The month of February 2022, the calm before the latest storm. Russians went into Ukraine toward the month’s end, collateral shortage became scarcity, maybe a run right at February’s final day, and then serious escalations all throughout March – right down to pure US Treasury yield curve inversion.
Given that setup, it was unsurprising to find Treasury’s February TIC data mostly unremarkable. Top to bottom, there wasn’t really much that changed. No huge negatives, nor positives, either. Much of the same, therefore February became March.
While waiting another month to see what TIC has to say about last month, there were a few highlights worth mentioning from the current update. Officials overseas sold a few more Treasuries, foreigners on the whole bought more US$ assets (since October, this has been up almost certainly because of merchandise goods finally being delivered to the US and elsewhere).
If there was a standout datapoint, it would have to be US bank liabilities due to foreign counterparties. There is a very close if general relationship between what US banks are doing from on the outside and what seems to happen overall as far as global dollar shortages may be concerned.

▶ **DATA BELOW**
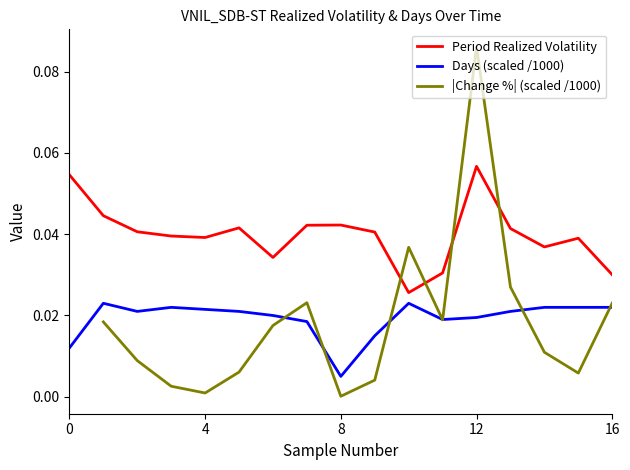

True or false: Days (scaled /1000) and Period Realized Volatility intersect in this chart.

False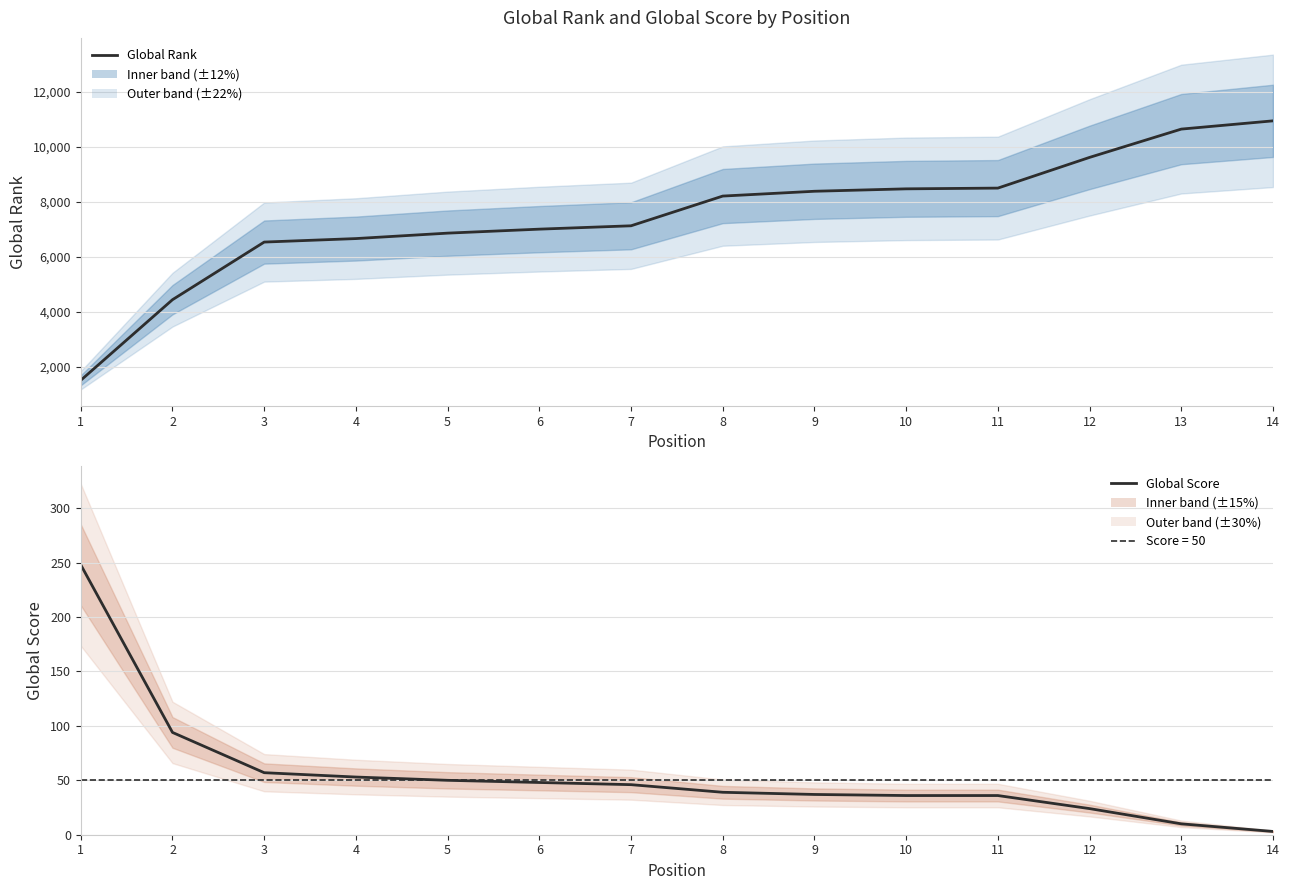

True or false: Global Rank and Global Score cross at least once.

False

▶ **REQUIRED TASKS**
A: Answer these questions from the TIC data commentary above, one line each:
(i) Whose February TIC data does the commentary call mostly unremarkable?
(ii) What did officials overseas do with Treasuries?
(iii) Which datapoint does the commentary name as the standout?
B: Reproduce the stretch of the TIC data commentary above from "The month of" through "February became March.".

▶ **YOUR RESPONSES**
A:
(i) Treasury's
(ii) They sold a few more Treasuries.
(iii) US bank liabilities due to foreign counterparties

B:
The month of February 2022, the calm before the latest storm. Russians went into Ukraine toward the month’s end, collateral shortage became scarcity, maybe a run right at February’s final day, and then serious escalations all throughout March – right down to pure US Treasury yield curve inversion.
Given that setup, it was unsurprising to find Treasury’s February TIC data mostly unremarkable. Top to bottom, there wasn’t really much that changed. No huge negatives, nor positives, either. Much of the same, therefore February became March.